4 Ways to Make An Editor Like You

Issue 62

4 Ways to Make an Editor Like You


April Aragam

Copyright © 2011, April Aragam, All Rights Reserved


Having an editor like you is a great asset to your writing career. An editor who likes you is more willing to look at your queries and maybe even offer you writing assignments of their own. Maybe you have always thought that editors are too busy to pay attention to small things and have preferences when it comes to freelancers, but editors are paying attention. Here are 5 things you can do to get on their good side:

1. Read the guidelines It seems like this tip can never be mentioned enough. It's part of a writers job to read the guidelines before submitting to a publication. With many guidelines easily found online at the publications website or received via email there is really no excuse for not doing so. If a publication only sends guidelines via snail mail, it's still in your best interest to send for them. Not reading the guidelines means that you are not only wasting your own time, but the editors. Imagine an editor opening an email submission from you and it's an attachment, when the guidelines (which you didn't read) clearly state that attachments aren't accepted and will not be opened. Not a good first impression to make on an editor you hope to work with. Read the guidelines and follow them closely.

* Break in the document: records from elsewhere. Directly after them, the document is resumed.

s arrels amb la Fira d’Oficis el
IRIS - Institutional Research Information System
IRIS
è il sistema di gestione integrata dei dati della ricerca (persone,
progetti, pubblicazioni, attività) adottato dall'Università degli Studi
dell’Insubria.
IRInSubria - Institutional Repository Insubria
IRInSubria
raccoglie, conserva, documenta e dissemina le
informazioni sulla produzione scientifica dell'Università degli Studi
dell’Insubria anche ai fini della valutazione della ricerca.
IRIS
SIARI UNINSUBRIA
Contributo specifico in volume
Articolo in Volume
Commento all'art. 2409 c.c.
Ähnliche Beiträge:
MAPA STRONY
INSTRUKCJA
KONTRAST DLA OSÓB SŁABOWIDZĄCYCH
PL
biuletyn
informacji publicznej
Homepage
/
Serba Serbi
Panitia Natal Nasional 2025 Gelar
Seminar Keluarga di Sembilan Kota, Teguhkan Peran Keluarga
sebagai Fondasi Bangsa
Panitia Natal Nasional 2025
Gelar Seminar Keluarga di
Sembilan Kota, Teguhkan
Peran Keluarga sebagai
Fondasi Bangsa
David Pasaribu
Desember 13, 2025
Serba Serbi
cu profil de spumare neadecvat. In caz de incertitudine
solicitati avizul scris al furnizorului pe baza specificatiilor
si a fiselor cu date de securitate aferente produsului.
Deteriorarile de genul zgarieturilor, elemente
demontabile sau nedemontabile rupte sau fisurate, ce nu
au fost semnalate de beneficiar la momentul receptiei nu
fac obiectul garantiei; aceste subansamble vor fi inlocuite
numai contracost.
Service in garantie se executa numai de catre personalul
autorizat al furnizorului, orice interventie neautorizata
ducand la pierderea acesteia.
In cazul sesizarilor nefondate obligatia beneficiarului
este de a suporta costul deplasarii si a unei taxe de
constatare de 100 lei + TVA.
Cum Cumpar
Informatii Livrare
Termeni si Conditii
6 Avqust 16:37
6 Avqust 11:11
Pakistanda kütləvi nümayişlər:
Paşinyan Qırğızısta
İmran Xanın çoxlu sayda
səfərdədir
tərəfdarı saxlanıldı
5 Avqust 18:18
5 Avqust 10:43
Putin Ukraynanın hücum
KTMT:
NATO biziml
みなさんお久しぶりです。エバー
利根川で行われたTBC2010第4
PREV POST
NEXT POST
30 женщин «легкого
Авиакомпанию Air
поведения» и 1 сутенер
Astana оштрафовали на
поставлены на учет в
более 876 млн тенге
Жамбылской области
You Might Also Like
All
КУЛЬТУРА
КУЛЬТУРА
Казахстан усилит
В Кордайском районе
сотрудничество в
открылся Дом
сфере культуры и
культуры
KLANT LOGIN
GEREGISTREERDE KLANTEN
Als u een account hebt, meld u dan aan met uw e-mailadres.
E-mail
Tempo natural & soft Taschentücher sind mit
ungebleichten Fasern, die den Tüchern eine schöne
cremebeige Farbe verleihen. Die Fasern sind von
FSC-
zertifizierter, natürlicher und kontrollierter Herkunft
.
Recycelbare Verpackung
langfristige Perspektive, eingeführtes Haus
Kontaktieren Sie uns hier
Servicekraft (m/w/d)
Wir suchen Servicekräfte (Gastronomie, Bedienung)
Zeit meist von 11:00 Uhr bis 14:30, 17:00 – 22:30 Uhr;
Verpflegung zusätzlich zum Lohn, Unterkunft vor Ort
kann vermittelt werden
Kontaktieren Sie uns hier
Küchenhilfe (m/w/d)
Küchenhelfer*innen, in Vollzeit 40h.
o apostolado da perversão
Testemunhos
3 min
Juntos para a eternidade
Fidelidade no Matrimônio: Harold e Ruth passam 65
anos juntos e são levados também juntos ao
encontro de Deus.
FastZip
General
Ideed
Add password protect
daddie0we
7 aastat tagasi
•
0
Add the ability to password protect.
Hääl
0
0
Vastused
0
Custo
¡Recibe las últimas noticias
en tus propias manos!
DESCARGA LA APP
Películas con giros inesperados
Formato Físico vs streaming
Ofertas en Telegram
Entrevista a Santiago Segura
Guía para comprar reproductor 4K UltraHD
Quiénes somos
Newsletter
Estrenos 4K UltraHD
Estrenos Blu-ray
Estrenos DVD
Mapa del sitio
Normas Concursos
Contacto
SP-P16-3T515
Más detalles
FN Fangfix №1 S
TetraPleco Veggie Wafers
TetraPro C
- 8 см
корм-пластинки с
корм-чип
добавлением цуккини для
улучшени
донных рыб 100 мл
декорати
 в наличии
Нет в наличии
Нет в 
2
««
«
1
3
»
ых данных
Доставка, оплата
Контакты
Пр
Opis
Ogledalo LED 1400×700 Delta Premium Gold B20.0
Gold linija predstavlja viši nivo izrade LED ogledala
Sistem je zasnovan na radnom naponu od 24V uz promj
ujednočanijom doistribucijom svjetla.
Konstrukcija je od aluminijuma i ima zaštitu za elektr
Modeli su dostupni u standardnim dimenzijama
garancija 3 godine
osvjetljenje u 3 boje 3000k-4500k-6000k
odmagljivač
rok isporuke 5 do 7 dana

2. Polish your salutation You can either greet an editor in a good way or a not-so-good way. You want to appear professional when contacting editors, so words that you do not want to use are ones like “hey,” “yo,” “what up,” or “howdy.” Those are greetings for a friend. An editor is not your friend (yet, anyway), but even when s/he becomes one, you want to avoid getting chummy in that way. Remain professional in your salutations by using “hello,” or “good afternoon,” or “good day.” When closing an email use the same consideration.

3. Use the subject line An editor is busy, but you can help them by using your subject line wisely. Do not waste your subject line by saying “hello.” Instead let the editor know what your email contains. If it's an article submission, say so. If it's a query, say that. If an editor is scanning their inbox for important things to read and you've used your subject line wisely (and not everyone does) s/he will be more likely to open your email.

4. Answer emails promptly and concisely If an editor emails you back with a question, don't wait to reply. An editor will not be dissecting the amount of time it takes you to reply. Taking longer to reply will not imply to an editor that you are an extremely busy writer. And replying quickly will not cause them to think that you are online goofing off with nothing better to do. Reply to the email and answer it as best you can without making it too long. An editor will appreciate an email that is to the point.

It's not a difficult task, doing the things that will make an editor like you and want to work more with you. Mostly it's about respect and doing your job as the writer to the best of your ability. It's not about sucking up in an attempt to get what you want, but creating an honest writer-editor relationship.